Bei der Frage der Haftpflichtversicherung konnte sich das Parlament nicht durchsetzen wie gewünscht. Statt einer verpflichtenden Haftpflichtversicherung für die Hersteller, die Patienten im Schadensfall finanziell absichert, sieht die neue EU-Verordnung nur vor, dass Hersteller angemessene Rücklagen für den Fall von Haftungsansprüchen bilden sollen.

Dennoch zeigt sich Peter Liese (CDU), gesundheitspolitischer Sprecher der EVP-Fraktion im EU-Parlament, am Ende  erleichtert über den Kompromiss. Er ist überzeugt: „Die neue Verordnung ist gut für die Patienten und legt unsauberen und betrügerischen Herstellern das Handwerk und stärkt damit auch die seriösen Hersteller“. 

AOK hätte sich mehr gewünscht

Weniger euphorisch ist man beim AOK-Bundesverband. Der Vorstandsvorsitzende Martin Litsch räumt zwar ein, dass einige der jetzt beschlossenen Regelungen „ein Schritt zu mehr Patientensicherheit“ seien. Strengere Regeln bei den Hochrisikomedizinprodukten seien „längst überfällig“ gewesen. Jedoch hätten viele wichtige Vorschläge auf EU-Ebene leider keine Mehrheiten gefunden. „Die Bundesregierung sollte jetzt nachjustieren, wo es geht“, so Litsch.

Bedarf sieht der AOK-Chef etwa bei der Versicherung: Bleibe es bei der jetzt vorgesehenen Regelung, müsse Deutschland „dringend eine eigene Pflichtversicherung für Hochrisikomedizinprodukte schaffen“.

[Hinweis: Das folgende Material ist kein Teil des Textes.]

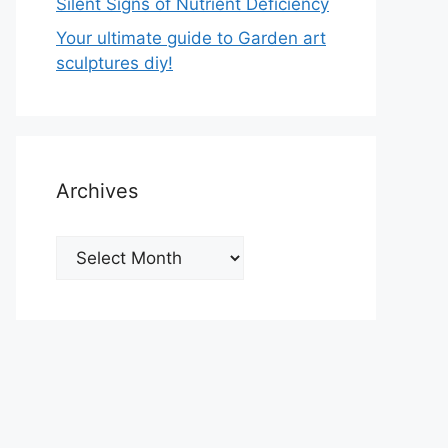
Silent Signs of Nutrient Deficiency
Your ultimate guide to Garden art
sculptures diy!
Archives
Archives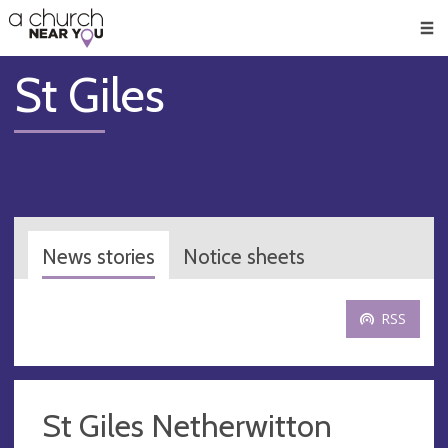
🥧
😇
👏
❤️
👋
Men
St Giles
News stories
Notice sheets
RSS
St Giles Netherwitton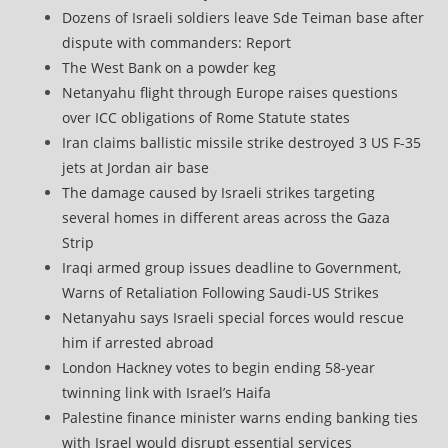
Dozens of Israeli soldiers leave Sde Teiman base after
dispute with commanders: Report
The West Bank on a powder keg
Netanyahu flight through Europe raises questions
over ICC obligations of Rome Statute states
Iran claims ballistic missile strike destroyed 3 US F-35
jets at Jordan air base
The damage caused by Israeli strikes targeting
several homes in different areas across the Gaza
Strip
Iraqi armed group issues deadline to Government,
Warns of Retaliation Following Saudi-US Strikes
Netanyahu says Israeli special forces would rescue
him if arrested abroad
London Hackney votes to begin ending 58-year
twinning link with Israel’s Haifa
Palestine finance minister warns ending banking ties
with Israel would disrupt essential services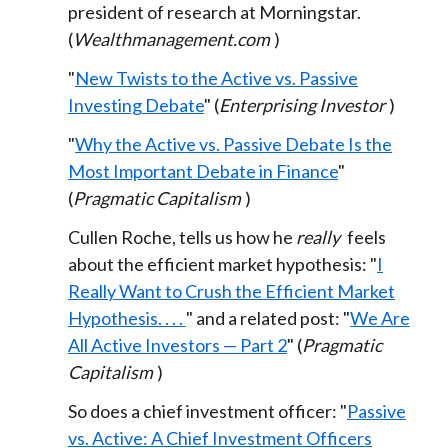
president of research at Morningstar.
(
Wealthmanagement.com
)
"
New Twists to the Active vs. Passive
Investing Debate
" (
Enterprising Investor
)
"
Why the Active vs. Passive Debate Is the
Most Important Debate in Finance
"
(
Pragmatic Capitalism
)
Cullen Roche, tells us how he
really
feels
about the efficient market hypothesis: "
I
Really Want to Crush the Efficient Market
Hypothesis. . . .
" and a related post: "
We Are
All Active Investors — Part 2
" (
Pragmatic
Capitalism
)
So does a chief investment officer: "
Passive
vs. Active: A Chief Investment Officers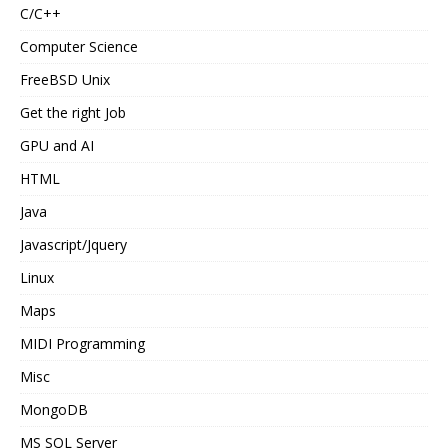
C/C++
Computer Science
FreeBSD Unix
Get the right Job
GPU and AI
HTML
Java
Javascript/Jquery
Linux
Maps
MIDI Programming
Misc
MongoDB
MS SQL Server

Zudem ist aus AOK-Sicht eine zentrale Zulassungsstelle den beannnten Stellen vorzuziehen – dies sei die bessere Lösung im Sinne der Patientensicherheit. Liese ist hingegen der Auffassung, dass auch staatliche Stellen nicht mehr Sicherheit bieten könnten. Dies hätte etwa die Arzneimittelskandale zu Vioxx oder Mediator gezeigt.

Die AOK fordert überdies, dass in Deutschland über eine generelle Nutzenbewertung für Medizinprodukte gesprochen wird, die auch die Erstattungsfähigkeit durch die GKV regelt. „Was für Arzneimittel gilt, muss auch für Hochrisikomedizinprodukte gelten“, sagt Litsch.

Weiteres Prozedere

Nun müssen die Gesundheitsminister der EU-Mitgliedsstaaten die Einigung noch bestätigen. Dies ist für die Ratssitzung am 16. Juni 2016 geplant. Weitere Zustimmungen wären nur noch Formsache. Die Verordnung könnte im zweiten Halbjahr 2016 veröffentlicht werden und ohne weitere Umsetzung durch die Mitgliedstaaten in Kraft treten. In Teilen kann sie aber von den einzelnen EU-Mitgliedsländern ergänzt werden. Die neuen Regelungen zu Medizinprodukten sollen nach einer Übergangsphase von drei Jahren wirksam werden, die zu In-Vitro-Diagnostika nach fünf Jahren.